Segment Start: Supplied records

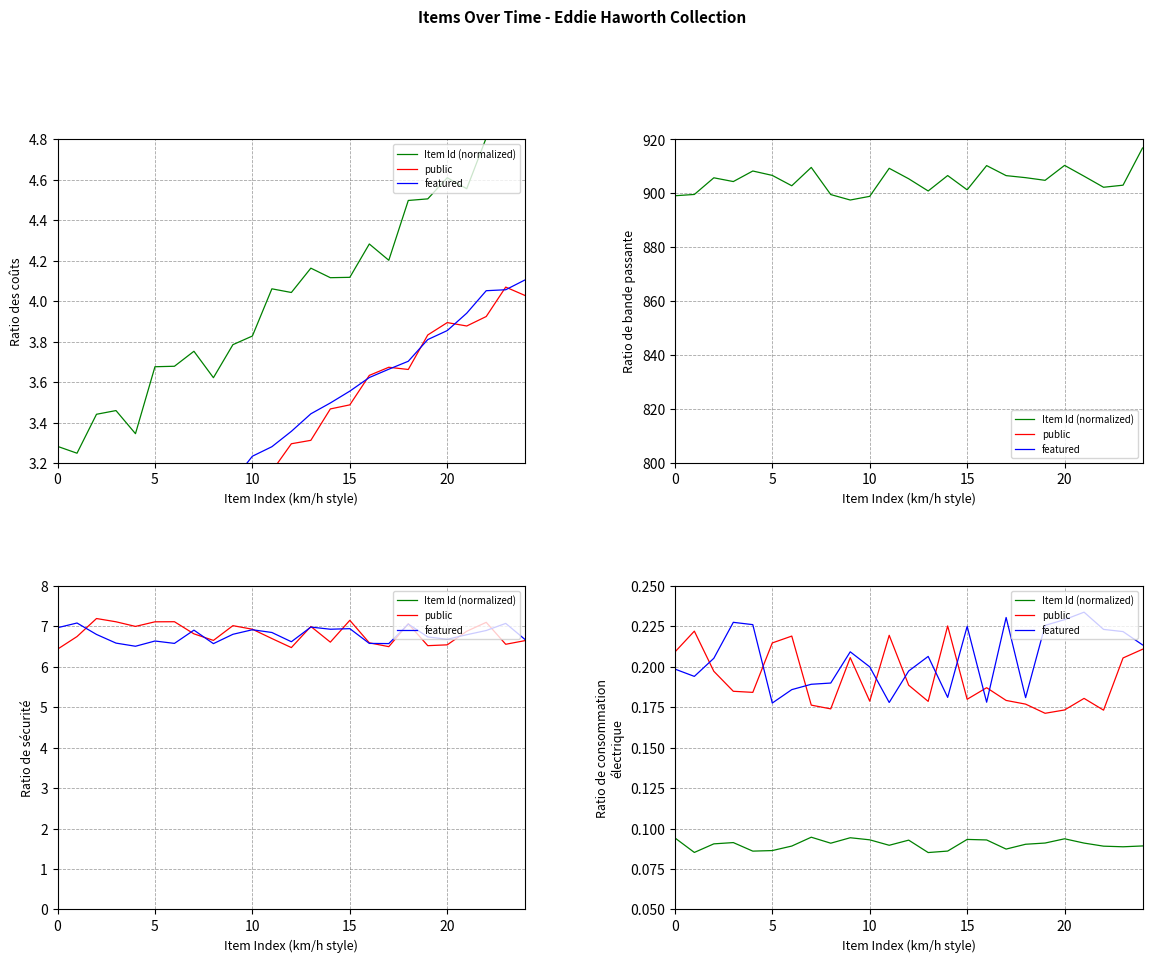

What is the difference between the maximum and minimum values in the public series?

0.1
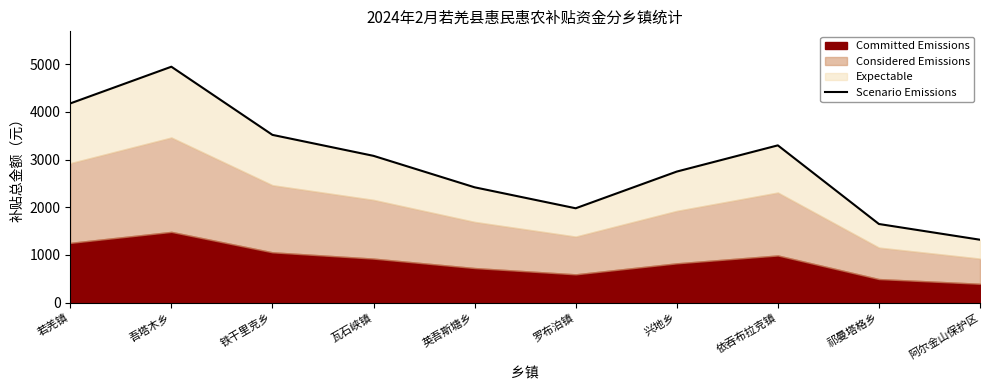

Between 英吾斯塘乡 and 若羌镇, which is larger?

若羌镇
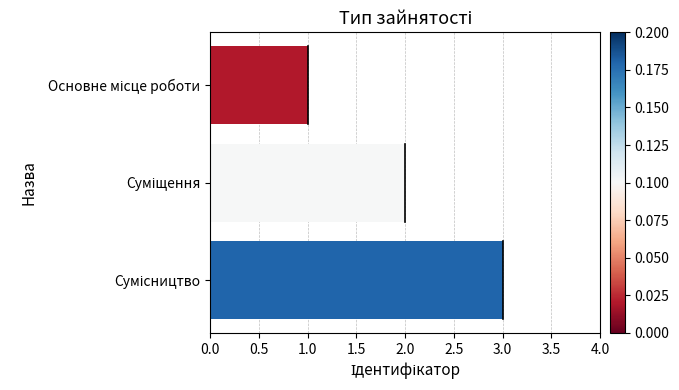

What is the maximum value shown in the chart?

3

Segment End: Supplied records

#### Instruction
Pick out each line above that contains the word "What", and copy those lines in full.

#### Exercise solution
What is the difference between the maximum and minimum values in the public series?
What is the maximum value shown in the chart?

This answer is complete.